It was obviously flights of wild optimism last week that caused me to claim a light at the end of a tunnel — the tunnel being the summer of hard work and the light being the end of that, if you follow my meaning. Given the incredibly busy week just experienced, a sounder forecast would have been: possibly within the next few weeks I may or may not be able to report feeling a slight easing of work-load pressure, but nothing can be assumed until the snow flies.
Fooled by a spot of rain and the re-introduction of the morning sweater, I figured this week was going to be a cake walk and I even started reading a library book. Instead last week was extremely busy with temperatures in the 30s. I was completely disgusted at how physically spent I was at the end of each day, and appalled to recognize the familiar symptoms of heat stroke. I probably got sunburn too.
I’ll just touch on one of the jobs (although why I am choosing this one rather than the solo stick-picking at high noon I do not know): I had lab work to do in the Seed Potato Propagation Facility. As usual I have an internal debate at this point about how much detail I should go into — there being a vast amount, limited only by this space and the reader’s glazed eyes. However, it’s been a while since I mentioned the lab, and this paper has a new editor, so I will give more background.
You know how there are over 30 varieties of potatoes grown in Pemberton? Well, samples of all of them can be found growing in jars of agar nutrient medium in a little building part way up the Pemberton Meadows Road. The plants, known as Tissue Culture, are grown and multiplied under lab conditions in the Seed Potato Propagation Facility which is owned and run cooperatively by all the seed growers in Pemberton.
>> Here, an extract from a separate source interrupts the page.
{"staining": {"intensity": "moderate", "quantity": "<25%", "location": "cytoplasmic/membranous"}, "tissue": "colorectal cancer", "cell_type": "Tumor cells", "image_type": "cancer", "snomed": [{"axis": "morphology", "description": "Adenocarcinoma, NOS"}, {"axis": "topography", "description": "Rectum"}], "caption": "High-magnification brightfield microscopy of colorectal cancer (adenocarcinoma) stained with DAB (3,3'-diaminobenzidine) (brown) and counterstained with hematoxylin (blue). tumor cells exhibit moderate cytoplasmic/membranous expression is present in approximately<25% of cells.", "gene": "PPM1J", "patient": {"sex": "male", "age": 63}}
The fact that potatoes can be propagated as Tissue Culture means that we can produce a valuable virus-free commercial seed potato crop using these little plantlets as the starting point. The cutting up of the plantlets growing in agar is done in lab conditions ensuring that they are “clean” (no viruses). It takes around a month for the cuttings to grow to a proper size at which point they can be cut again and the pieces placed in fresh agar to grow. In this way, one stem of a potato variety is propagated into several hundred plantlets, planted into the field in the spring and transformed (magically) into thousands of pounds Pemberton seed potatoes, given enough time and field space.
Right now we are simply maintaining five or 10 plantlets of healthy, clean stock per variety. To do that, the seed growers who are in charge of the valley’s tissue culture go in ideally every 30 days, but more realistically every 40-60, to cut fresh stock from the old. It’s a hard job to get done in the summer which may qualify as the understatement of the year.
So that’s one thing I did this week: an inside job, getting burns from the autoclave, headaches from the alcohol fumes, and sand-paper eyes from the forced-air fume hood.
Stick picking, as the dear reader knows, is a job whereby one goes into a newly cleared field and picks up the sticks left behind so they don’t jam in the cultivation equipment.
Anna Helmer’s laser-like focus doesn’t work well right now.